#### Data shown ####
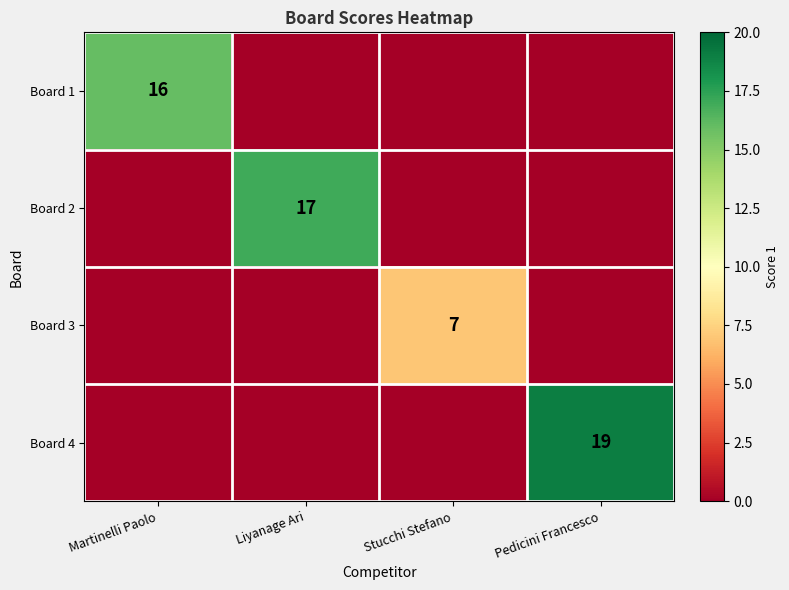

The value of Board 2 at Liyanage Ari is 17. True or false?

True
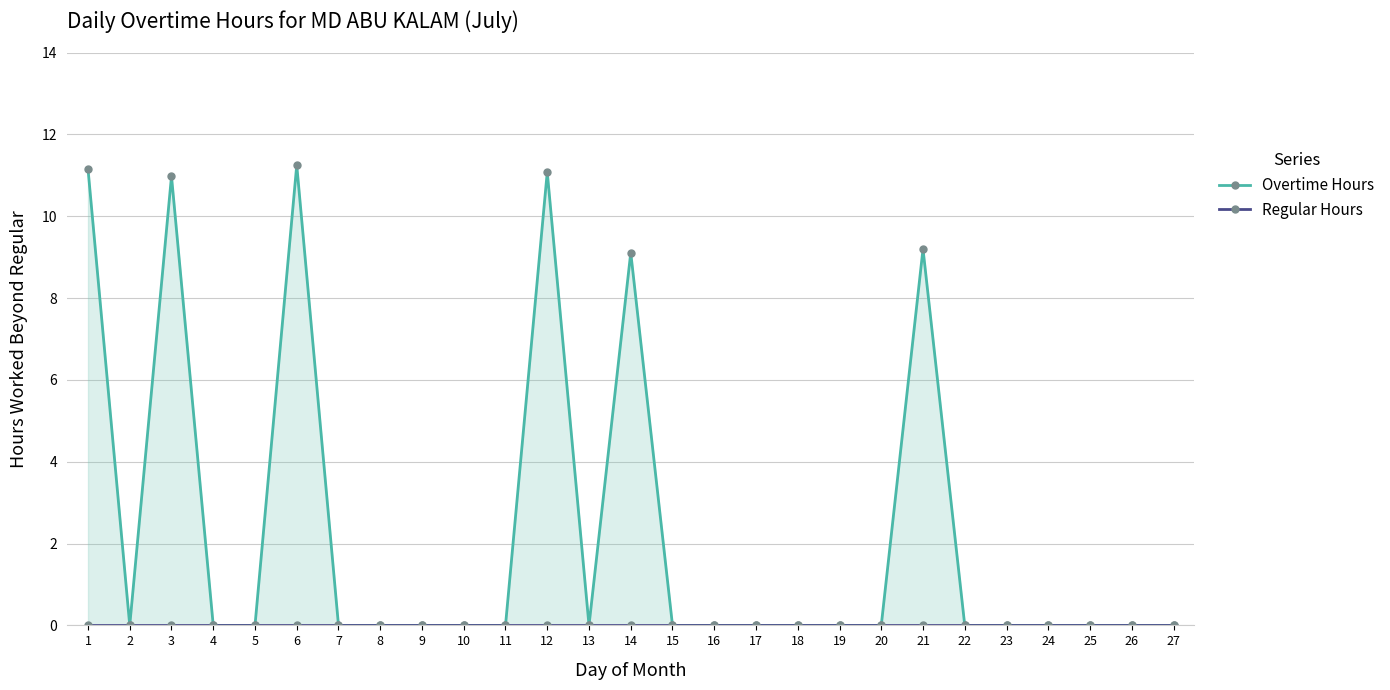

Rank the series by their maximum value, from highest to lowest.

Overtime Hours, Regular Hours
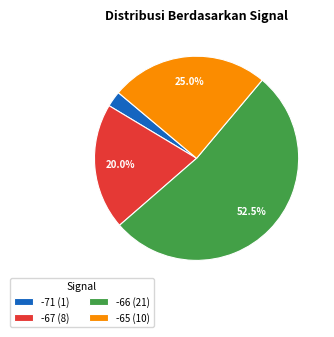

Rank the categories by value from lowest to highest.

-71 (1), -67 (8), -65 (10), -66 (21)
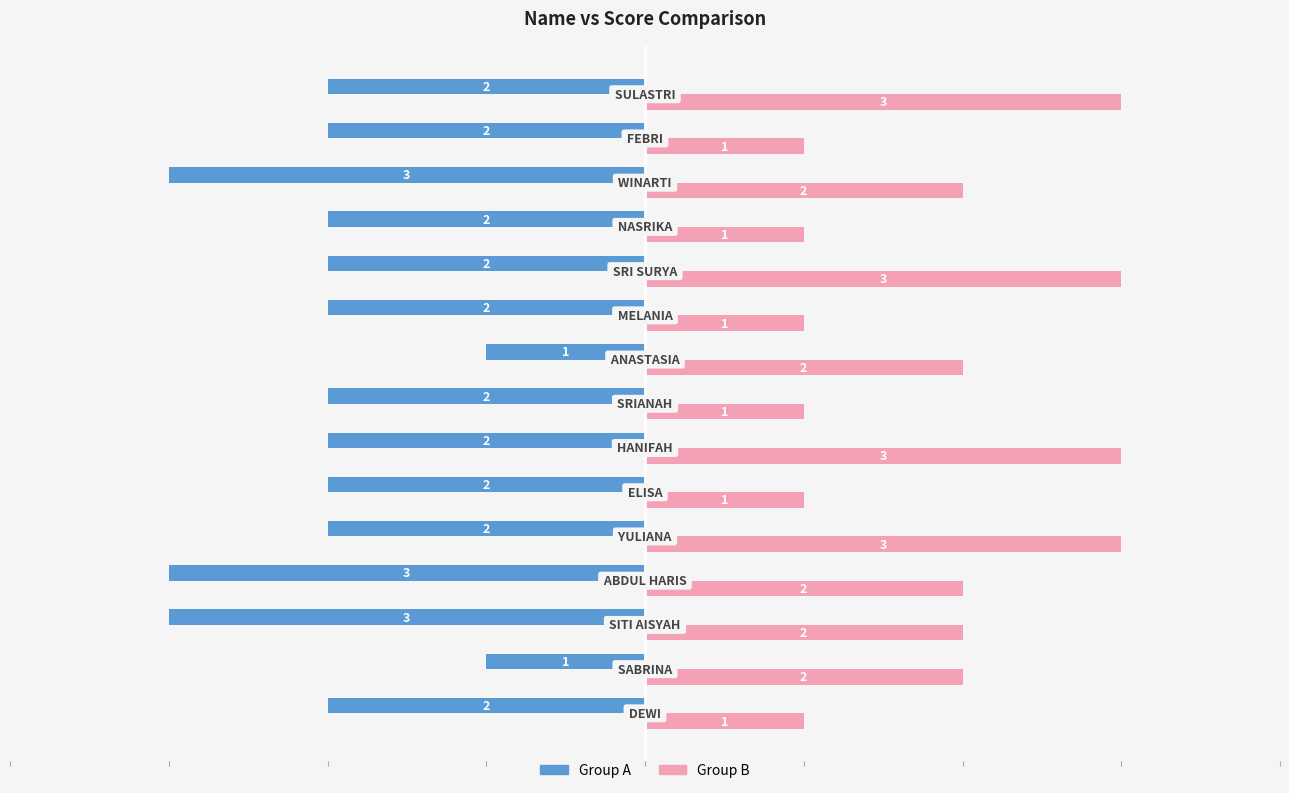

Which series has the largest total across all categories?

Group B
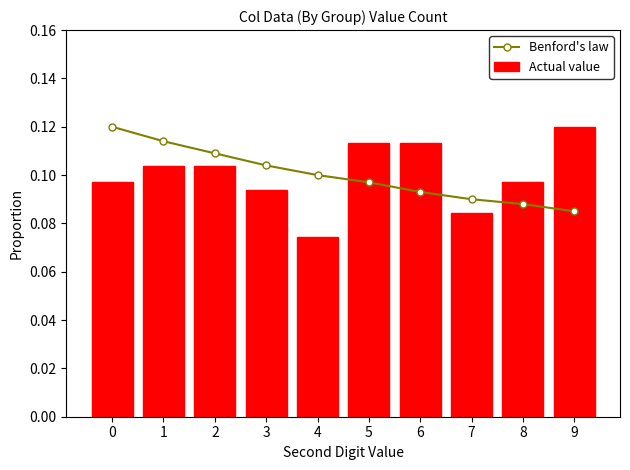

At which category is the sum across all series the highest?

1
####
**Exercise:**
Retype all of the material above word for word, leaving out the pictures.

**Your solution:**
The value of Board 2 at Liyanage Ari is 17. True or false?

True

Rank the series by their maximum value, from highest to lowest.

Overtime Hours, Regular Hours

Rank the categories by value from lowest to highest.

-71 (1), -67 (8), -65 (10), -66 (21)

Which series has the largest total across all categories?

Group B

At which category is the sum across all series the highest?

1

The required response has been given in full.